12. A resin according to claim 11, where the plasticiser is miscible in a concentration up to 5% by weight, preferably up to 10% by weight, and more preferably up to 15% by weight.

13. A resin according to claim 11 or 12, where the resin comprises poly lactic acid (PLA).

14. A resin according to any of claims 11-13, where at least one of the resin or the plasticiser contains a dye.
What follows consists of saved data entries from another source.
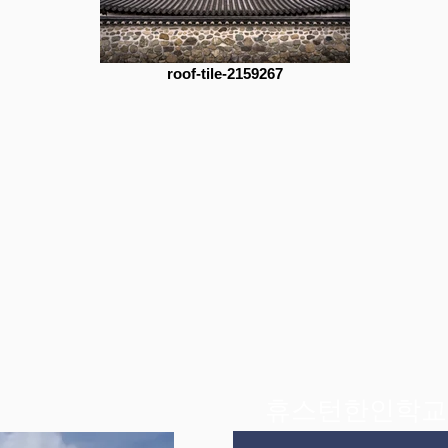
roof-tile-2159267
​휴스턴한인학교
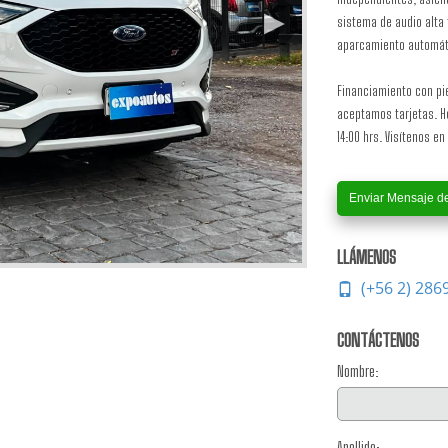
sistema de audio alta 
aparcamiento automáti
Financiamiento con pi
aceptamos tarjetas. Ho
14:00 hrs. Visítenos en 
Enviar Mensaje d
LLÁMENOS
(+56 2) 286
CONTÁCTENOS
Nombre:
Apellido:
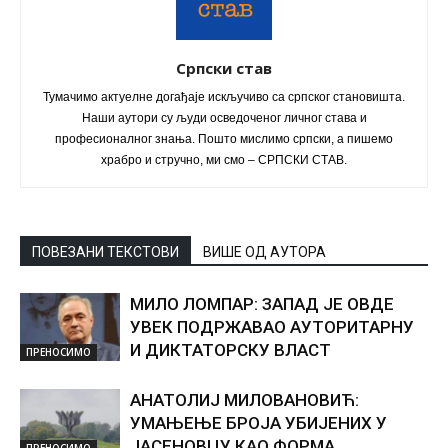
Српски став
Тумачимо актуелне догађаје искључиво са српског становишта.
Наши аутори су људи осведоченог личног става и
професионалног знања. Пошто мислимо српски, а пишемо
храбро и стручно, ми смо – СРПСКИ СТАВ.
ПОВЕЗАНИ ТЕКСТОВИ
ВИШЕ ОД АУТОРА
МИЛО ЛОМПАР: ЗАПАД ЈЕ ОВДЕ
УВЕК ПОДРЖАВАО АУТОРИТАРНУ
И ДИКТАТОРСКУ ВЛАСТ
ПРЕНОСИМО
АНАТОЛИЈ МИЛОВАНОВИЋ:
УМАЊЕЊЕ БРОЈА УБИЈЕНИХ У
ЈАСЕНОВЦУ КАО ФОРМА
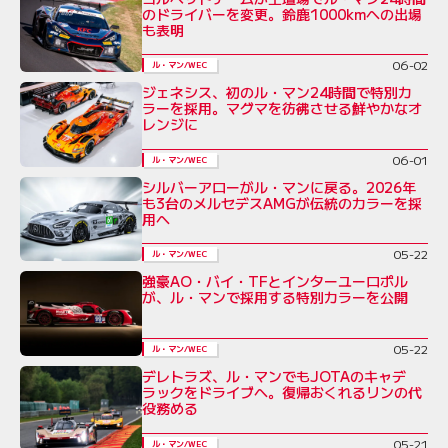
のドライバーを変更。鈴鹿1000kmへの出場
も表明
06-02
ル・マン/WEC
ジェネシス、初のル・マン24時間で特別カ
ラーを採用。マグマを彷彿させる鮮やかなオ
レンジに
06-01
ル・マン/WEC
シルバーアローがル・マンに戻る。2026年
も3台のメルセデスAMGが伝統のカラーを採
用へ
05-22
ル・マン/WEC
強豪AO・バイ・TFとインターユーロポル
が、ル・マンで採用する特別カラーを公開
05-22
ル・マン/WEC
デレトラズ、ル・マンでもJOTAのキャデ
ラックをドライブへ。復帰おくれるリンの代
役務める
05-21
ル・マン/WEC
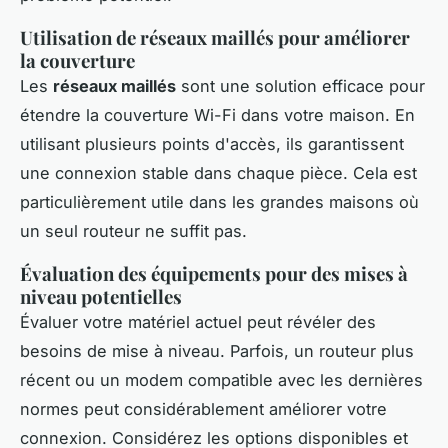
Utilisation de réseaux maillés pour améliorer
la couverture
Les
réseaux maillés
sont une solution efficace pour
étendre la couverture Wi-Fi dans votre maison. En
utilisant plusieurs points d'accès, ils garantissent
une connexion stable dans chaque pièce. Cela est
particulièrement utile dans les grandes maisons où
un seul routeur ne suffit pas.
Évaluation des équipements pour des mises à
niveau potentielles
Évaluer votre matériel actuel peut révéler des
besoins de mise à niveau. Parfois, un routeur plus
récent ou un modem compatible avec les dernières
normes peut considérablement améliorer votre
connexion. Considérez les options disponibles et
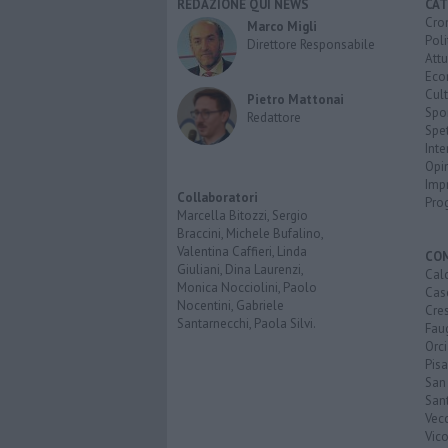
REDAZIONE QUI NEWS
CAT
Cro
Marco Migli
Poli
Direttore Responsabile
Attu
Eco
Cult
Pietro Mattonai
Spo
Redattore
Spet
Inte
Opi
Imp
Collaboratori
Pro
Marcella Bitozzi, Sergio
Braccini, Michele Bufalino,
Valentina Caffieri, Linda
CO
Giuliani, Dina Laurenzi,
Calc
Monica Nocciolini, Paolo
Cas
Nocentini, Gabriele
Cre
Santarnecchi, Paola Silvi.
Faug
Orc
Pisa
San
San
Vec
Vic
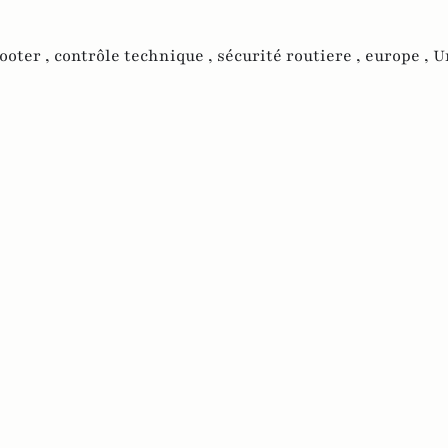
ooter ,
contrôle technique ,
sécurité routiere ,
europe ,
U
15. A resin synthesised from a plasticiser of any of claims 1-10, where said plasticiser has a number average molecular weight of at least 1500 g/mol and where the plasticiser comprises the following: dicarboxylic acids and dialcohols; at least one of a multifunctional alcohol or a carboxylic acid in a concentration below 20% by weight; one of a molecule with at least one ether moiety and reactive groups towards alcohol and carboxylic acids or a molecule capable of forming an ether upon reaction with the dialcohols and where the ending groups of the plasticiser is used to ring open a cyclic monomer to create a polymer with the plasticiser as the core of the polymer.

Description

EXAMPLE 1

[0056] A round bottomed flask equipped with a stirrer, a reflux condenser, and a pressure gauge is placed in an oil bath at 150? C. 0.2 mol succinic acid, 0.12 mol butanediol, 0.02 mol citric acid, 0.1 mol PEG-200, and 0.03 mol hydrochloric acid are allowed to react for 3 h under conditions of reduced pressure below 5000 Pa.

EXAMPLE 2

[0057] A round bottomed flask equipped with a stirrer is placed in an oil bath at 140? C. and 0.12 mol malonic acid, 0.12 mol glutaric acid, 0.2 mol butanediol, 0.15 mol 1,3-propanediol, 0.02 mol malic acid, 0.1 mol O,O-oxydiethylene-diglycolic acid, and 0.03 mol sulphuric acid are allowed to react for 4 h under conditions of reduced pressure below 15.000 Pa.

EXAMPLE 3

[0058] A round bottomed flask equipped with a stirrer, a reflux condenser, and a pressure gauge is placed in an oil bath at 130? C. 0.2 mol adipic acid, 0.1 mol ethanediol, 0.15 mol lysine, 0.1 mol citric acid, 0.1 mol O,O-oxydiethylene-diglycolic acid, 0.05 mol Jeffamine D-230 (polyoxypropylene diamine) and 0.03 mol phosphoric acid are allowed to react for 3 h under conditions of reduced pressure below 10.000 Pa.

EXAMPLE 4

[0059] 10 g of the plasticiser of example 1 is in an extruder mixed with 40 g of PLA and extruded into pellets.

EXAMPLE 5

[0060] A round bottomed flask is placed in an oil bath at 170? C. and 10 g of the plasticiser of example 3, 90 g lactide and 0.1 mg stannous octoate are added to the flask. The mixture is allowed to react for 2 h.

EXAMPLE 6

[0061] A round bottomed flask equipped with a magnetic stirrer is placed in a silicone oil bath at 170? C. and 15.6 g (0.1 mol) 2,5-furandicarboxylic acid, 5.9 g (0.05 mol) succinic acid and 11.4 g (0.15 mol) 1,3-propanediol are added. When the chemicals have melted, 50 mg 8 mol/L sulphuric acid is added. The mixture is allowed to react for 3 h under atmospheric pressure. Subsequently, 30 g of the plasticizer of example 3 is added to the flask and the pressure is reduced to a value not higher than 10.000 Pa.